The fact that life does, in fact, go on can be a source of comfort, but it can also be heartbreaking. When Swarna Rao was diagnosed with breast cancer at 45, her son Arjun was 19 and preparing to start his second semester at a university in the US, and her daughter Niharika was 22, all set to take up the job of her dreams in Europe. Suddenly, both of them felt torn about leaving. But Rao wouldn’t let them miss out on these amazing opportunities. “Being away has its pros and cons,” says Rao’s son.

Not having to witness the suffering of your loved one makes the experience slightly less traumatic. “On the other hand, it was really hard knowing that if she needed me I would be so far away. The only way I could deal with the guilt was by telling myself that this is what she wants for me.” It was Rao’s husband who took the news the hardest, she says, “He couldn’t believe that someone as healthy as me could be sick.”

THE PARTNER

The detours that cancer forces on you it also forces on the person travelling with you. Sima and Girish Lalwani were planning a family when she was found to have breast cancer at 34. After intensive treatment, including a lumpectomy, Sima was given the all-clear by her doctor.

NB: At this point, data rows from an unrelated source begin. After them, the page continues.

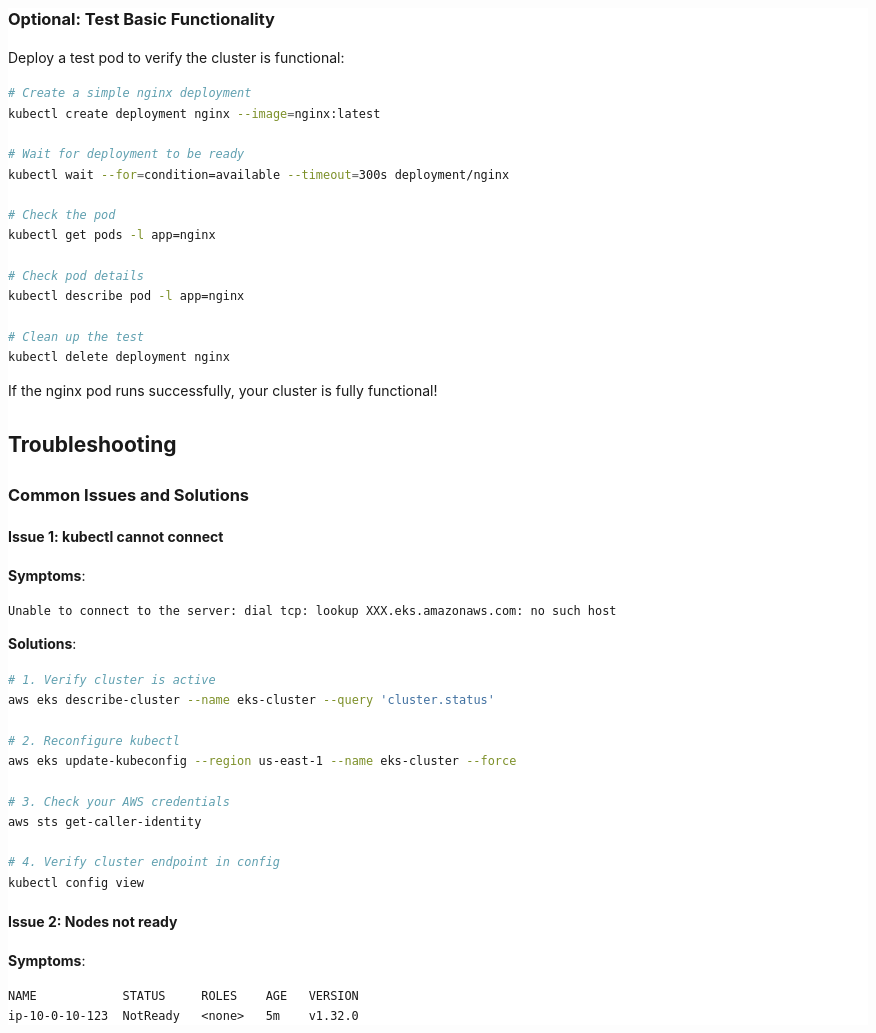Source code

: ### Optional: Test Basic Functionality

Deploy a test pod to verify the cluster is functional:

```bash
# Create a simple nginx deployment
kubectl create deployment nginx --image=nginx:latest

# Wait for deployment to be ready
kubectl wait --for=condition=available --timeout=300s deployment/nginx

# Check the pod
kubectl get pods -l app=nginx

# Check pod details
kubectl describe pod -l app=nginx

# Clean up the test
kubectl delete deployment nginx
```

If the nginx pod runs successfully, your cluster is fully functional!

## Troubleshooting

### Common Issues and Solutions

#### Issue 1: kubectl cannot connect

**Symptoms**:
```
Unable to connect to the server: dial tcp: lookup XXX.eks.amazonaws.com: no such host
```

**Solutions**:
```bash
# 1. Verify cluster is active
aws eks describe-cluster --name eks-cluster --query 'cluster.status'

# 2. Reconfigure kubectl
aws eks update-kubeconfig --region us-east-1 --name eks-cluster --force

# 3. Check your AWS credentials
aws sts get-caller-identity

# 4. Verify cluster endpoint in config
kubectl config view
```

#### Issue 2: Nodes not ready

**Symptoms**:
```
NAME            STATUS     ROLES    AGE   VERSION
ip-10-0-10-123  NotReady   <none>   5m    v1.32.0
```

It’s been nine years since, but given what her body went through, the couple has decided against having children. Girish says, “We thank god every single day. We’ve been married 12 years and I pray we have countless more to look forward to.”

In many ways, being handed that diagnosis is isolating; no one else can fight the disease for you and no one will know exactly how it feels to live in its shadow. But the truth is that people rarely fight cancer alone; it takes a village.